Penonaktifan tersebut dilakukan karena beberapa sebab di antaranya tidak lagi masuk dalam DTKS, sudah meninggal, sudah mampu bekerja, atau memiliki kartu identitas ganda. Dari perubahan tersebut terdapat selisih 17.281 jiwa. Namun, perubahan ini tidak akan mengubah kuota PBI APBN pada 2019 yang jumlahnya mencapai 96,8 juta jiwa. “Bagi peserta yang tidak didaftarkan kembali, maka penjaminan layanan kesehatan tidak dapat dijamin oleh BPJS. Informasi ini dapat diakses melalui kanal-kanal yang sudah disediakan oleh BPJS agar peserta bisa mendaftar sebagai peserta mandiri,” katanya.
P2P Lending
Asosiasi Fintech Pendanaan Bersama Indonesia (AFPI) menargetkan penyaluran pinjaman fintech peer to peer (P2P) lending sepanjang 2019 bisa mencapai Rp40 triliun. Kendati demikian, berdasarkan data Otoritas Jasa Keuangan (OJK) per Juli 2019, akumulasi pinjaman P2P lending mencapai Rp49,79 triliun. Nilai ini tumbuh 119,69 persen secara year to date dari Desember 2018 senilai Rp22,66 triliun.
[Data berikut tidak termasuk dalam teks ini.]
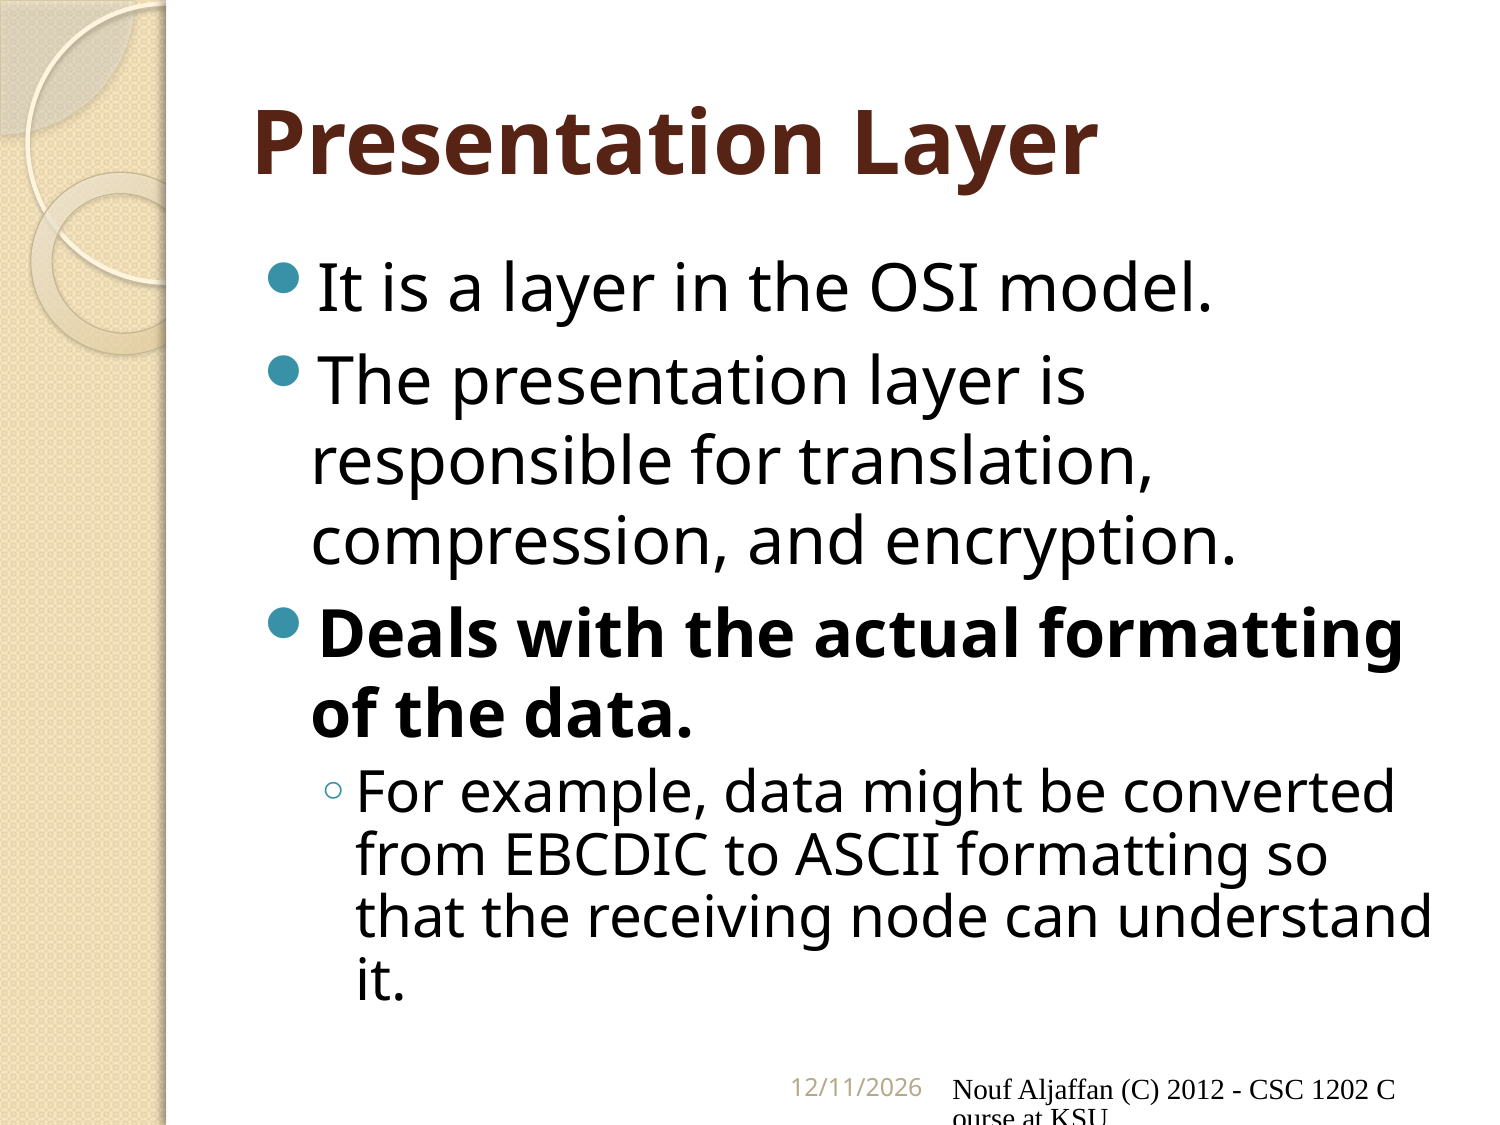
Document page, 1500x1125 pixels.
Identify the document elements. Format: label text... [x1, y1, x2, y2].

Melihat pencapaian ini, asosiasi tidak merevisi target pinjaman. Dikutip Kontan, Ketua Harian AFPI Kuseryansyah bilang pencapaian tersebut merupakan akumulasi penyaluran pinjaman P2P lending sejak 2016.
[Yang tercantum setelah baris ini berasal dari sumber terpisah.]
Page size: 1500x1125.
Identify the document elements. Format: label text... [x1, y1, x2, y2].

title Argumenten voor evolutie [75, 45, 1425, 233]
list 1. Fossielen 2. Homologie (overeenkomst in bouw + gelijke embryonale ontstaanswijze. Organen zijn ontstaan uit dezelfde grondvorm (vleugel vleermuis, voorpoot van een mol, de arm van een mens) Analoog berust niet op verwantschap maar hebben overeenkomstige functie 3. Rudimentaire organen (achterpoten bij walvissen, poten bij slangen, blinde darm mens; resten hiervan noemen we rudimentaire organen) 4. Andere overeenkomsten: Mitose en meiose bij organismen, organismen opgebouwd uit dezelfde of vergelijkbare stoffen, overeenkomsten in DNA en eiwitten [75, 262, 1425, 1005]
“Itu kan akumulatif, sejak awal tahun sampai sekarang belum mencapai Rp40 triliun. Tahun lalu, di 2018 kita Rp22,66 triliun, sekarang kan per Juli Rp 2019 senilai Rp49,79 triliun,” ujar Kusersyansyah beberapa waktu lalu. Lanjutnya, artinya sejak awal tahun hingga tujuh bulan pertama 2019, industri P2P lending sudah menyalurkan pinjaman sekitar Rp27,13 triliun. Artinya sampai akhir tahun untuk mencapai target masih perlu penyaluran dana sekitar Rp12,87 triliun. “Sampai akhir tahun bisa kekejar target tersebut. Kita tidak revisi target,” tambah Kusersyansyah.